-- BEGIN Provided text --

[cfe-dev] [RFD] Are enums allowed to capture local const variables?

John Brawn via cfe-dev cfe-dev at lists.llvm.org
Fri Oct 18 07:49:03 PDT 2019


For something to be a constant expression, it has to (going by C++17 section 8.20 [expr.const])
* be a core constant expression, which includes all of the subexpressions being core constant expressions (see paragraph 2)
* satisfy certain constraints in paragraph 5
Here the expression x isn't a core constant expression because x isn't constexpr (see paragraph 2.7.2).
(GCC will actually give an error here if the pointer argument of g is dereferenced.)

However even if you declare x as constexpr we still get an error. I think this part is a bug in clang - if
x is declared constexpr then the x in g(x) isn't a constant expression (according to paragraph 5.2 it has
to have static storage duration) but that doesn't matter because g(x) is. Or in other words, I think that
for a constexpr function call to be an actual constant expression it has to have arguments that are core
constant expressions, but they do not need to be constant expressions.

-- END Provided text --

Answer these questions about the post on C++ constant expressions:
1. Which section of the C++17 standard does the post cite?
2. According to paragraph 5.2, what kind of storage duration must x have?
3. When does GCC give an error?
Rely only on the post above for your answers.

-- BEGIN Recorded data --

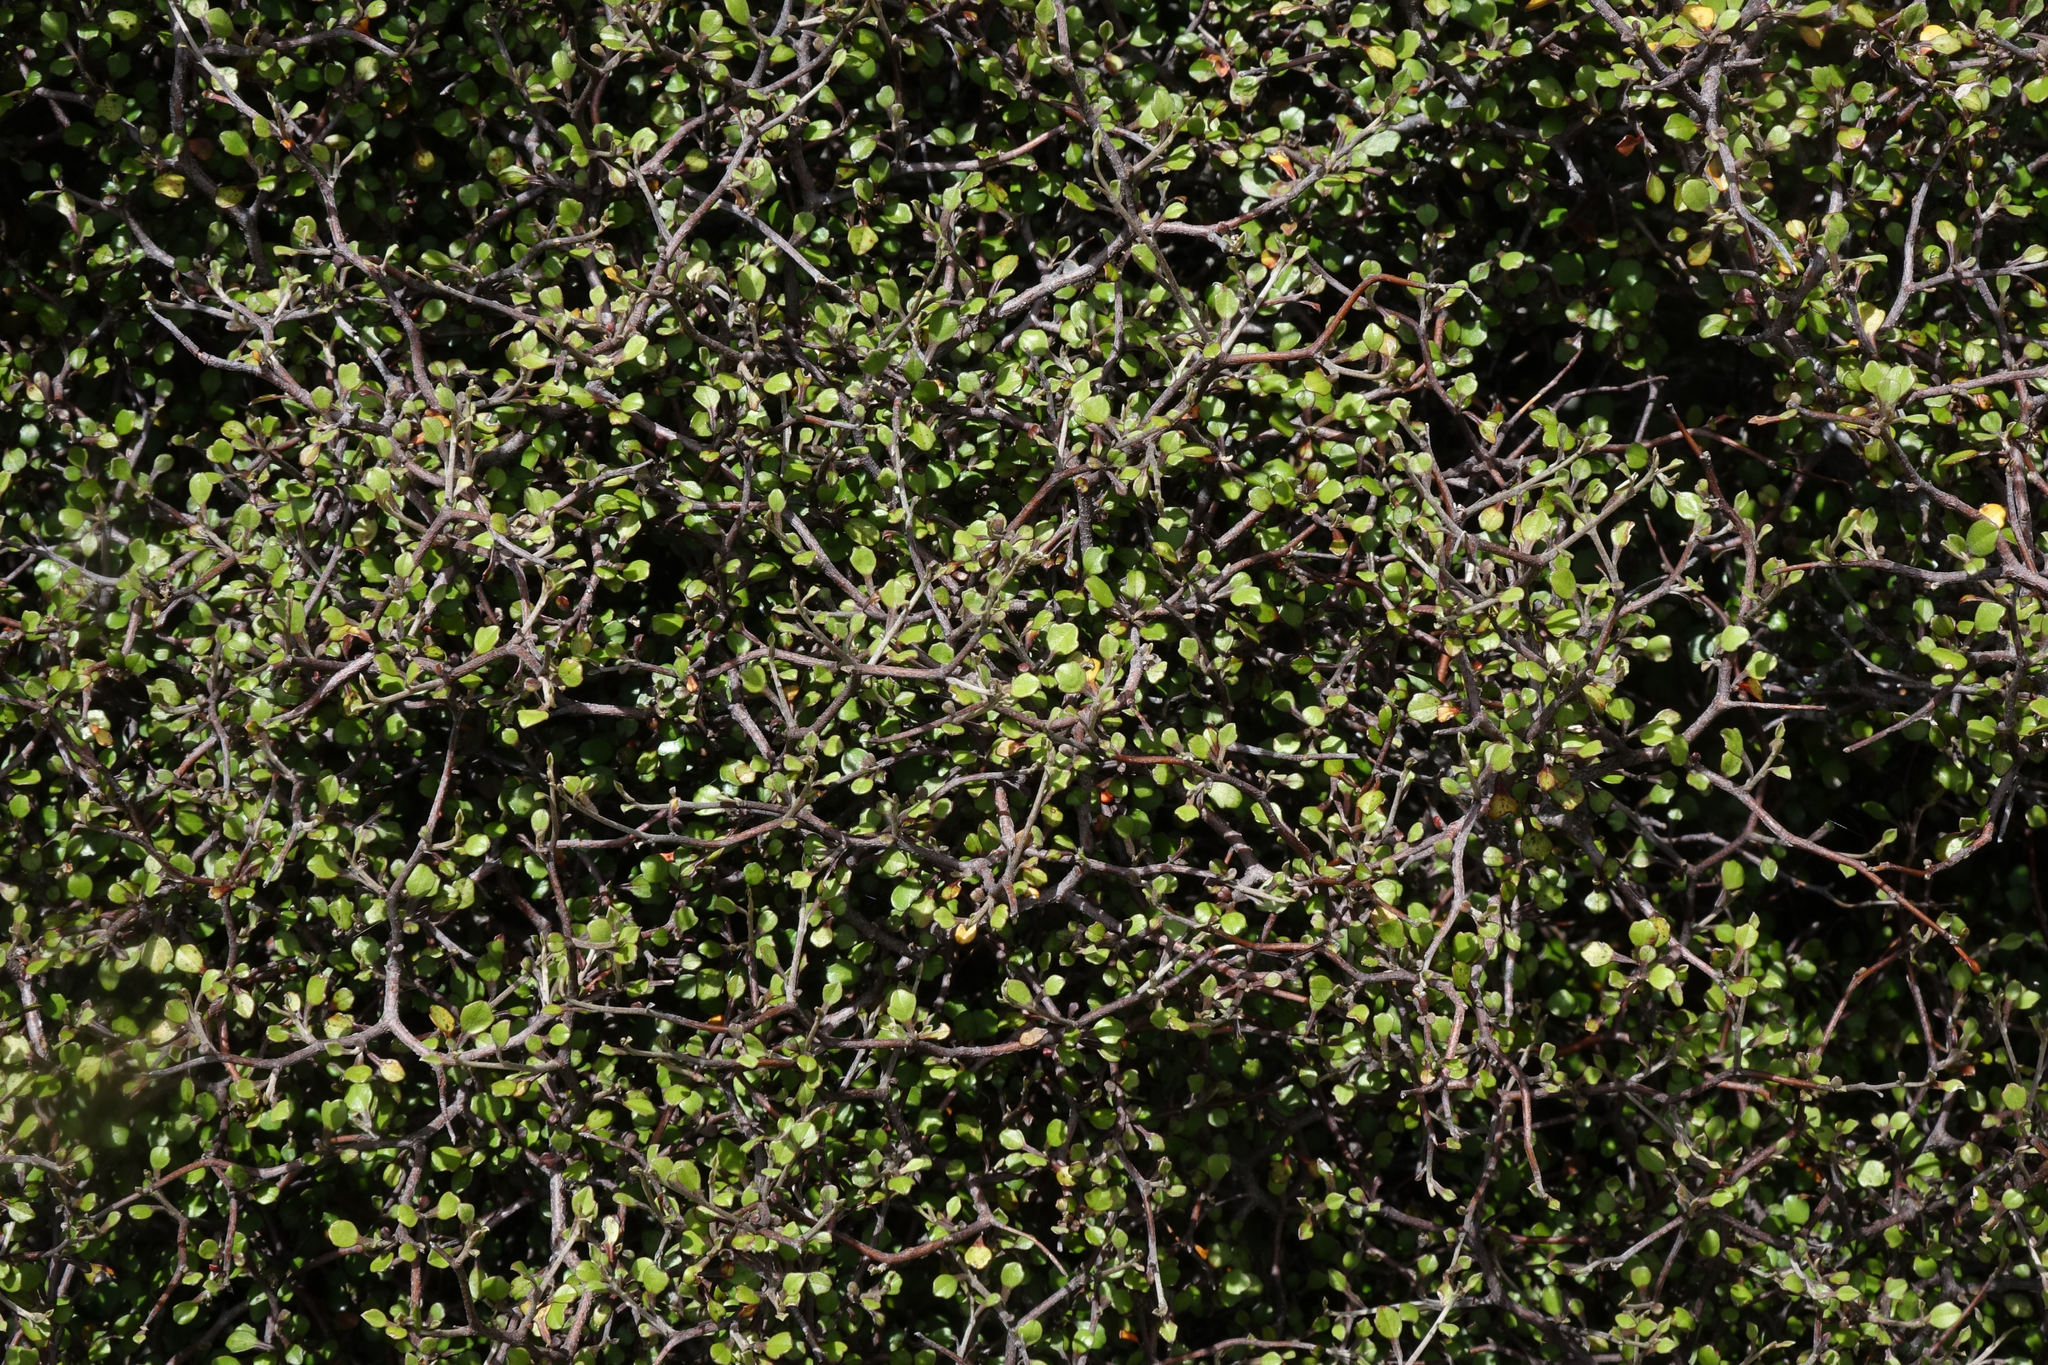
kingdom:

-- END Recorded data --
-- BEGIN Recorded data --

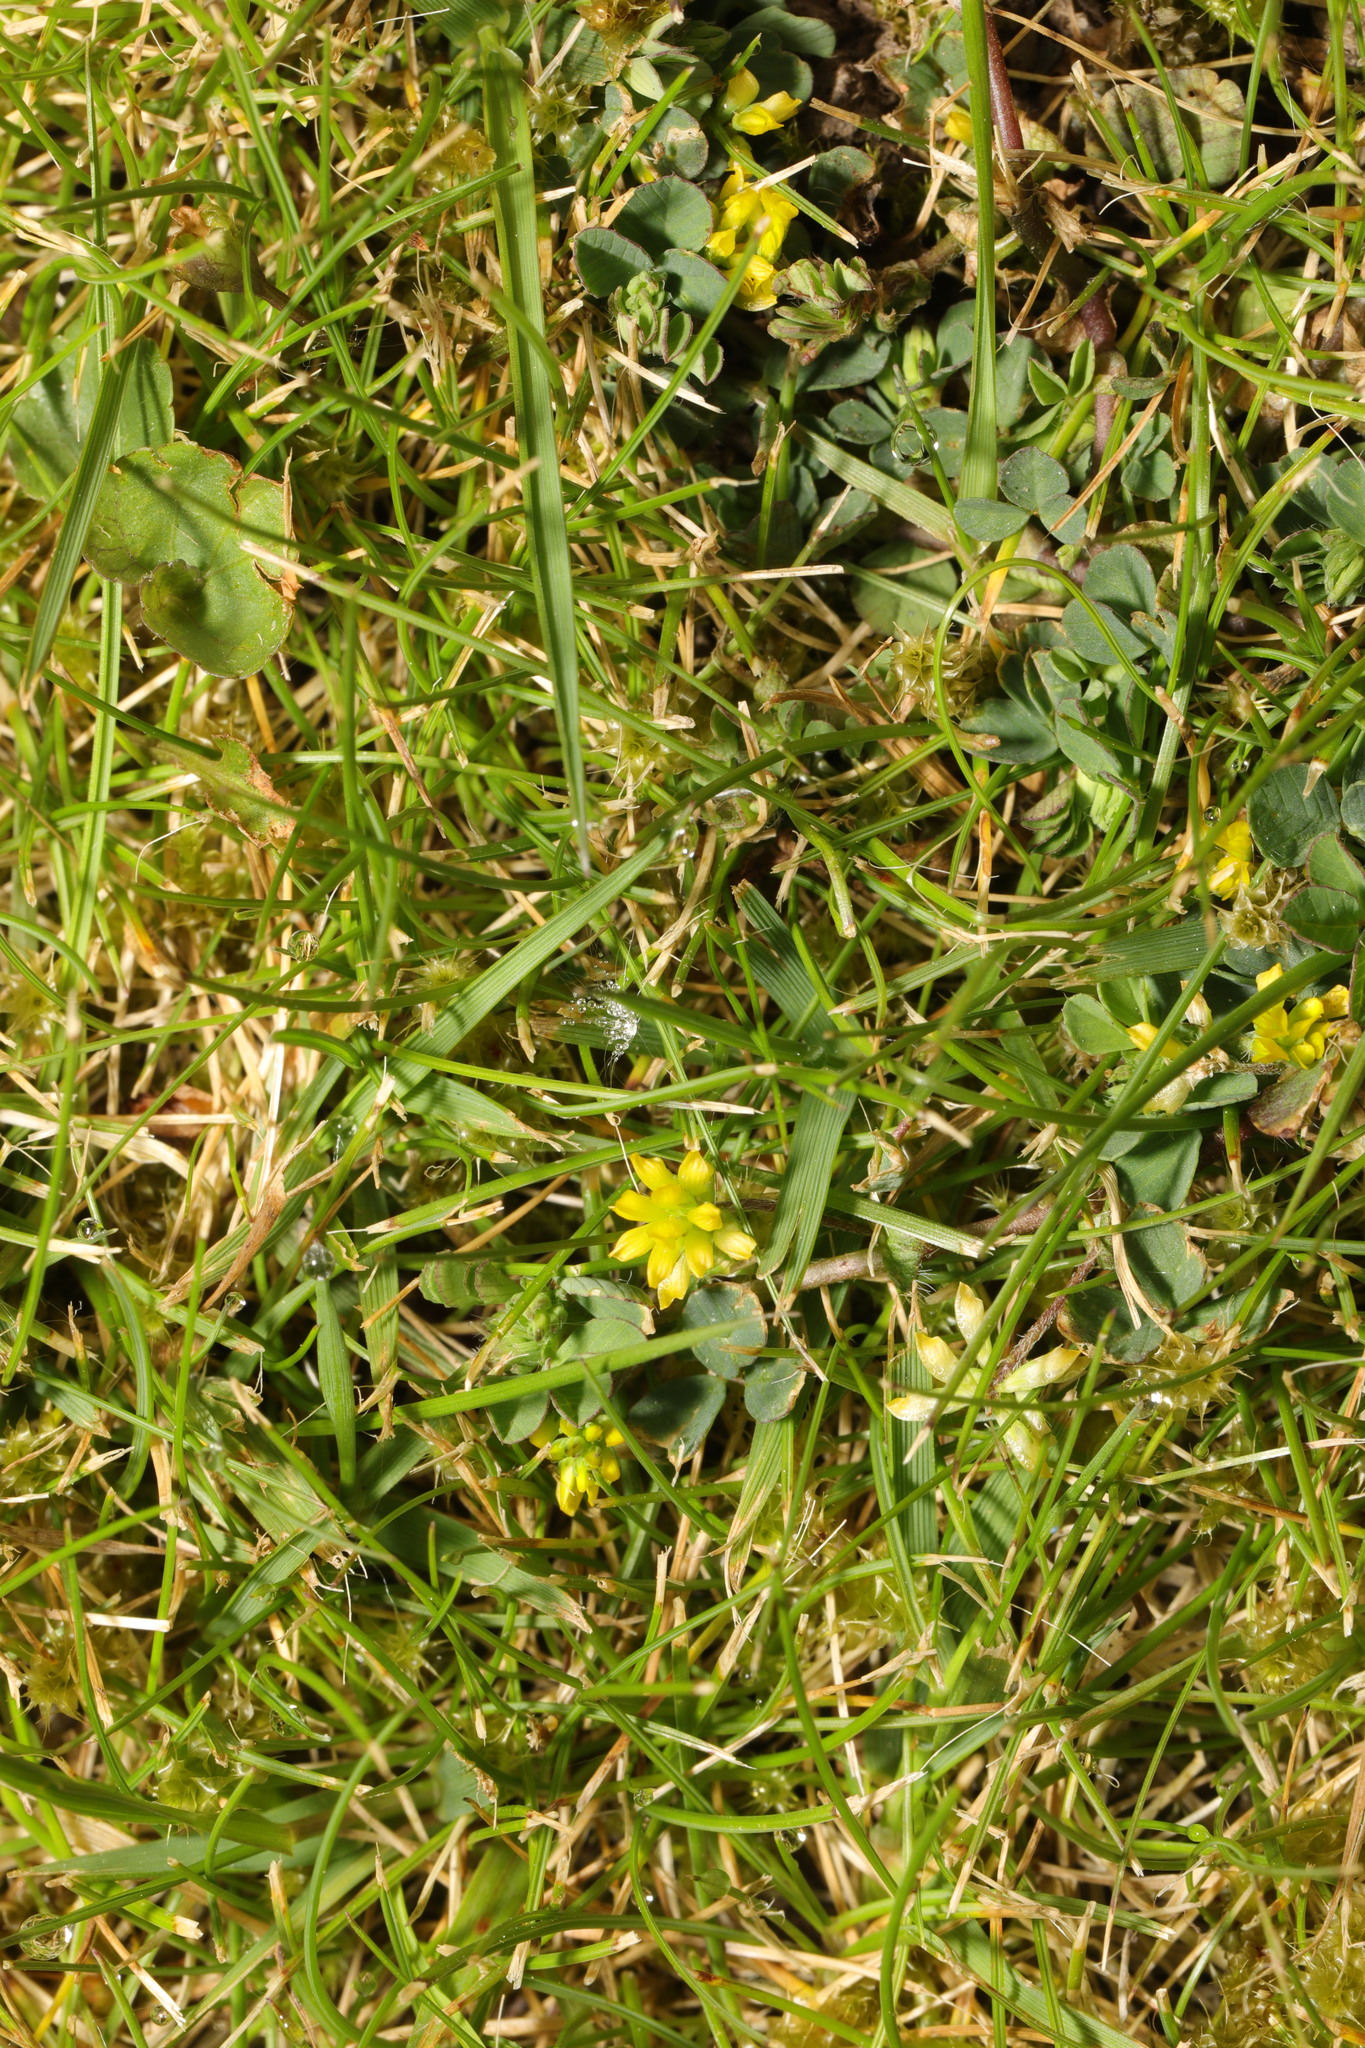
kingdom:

-- END Recorded data --

» Task response
1. Section 8.20 [expr.const].
2. Static storage duration.
3. When the pointer argument of g is dereferenced.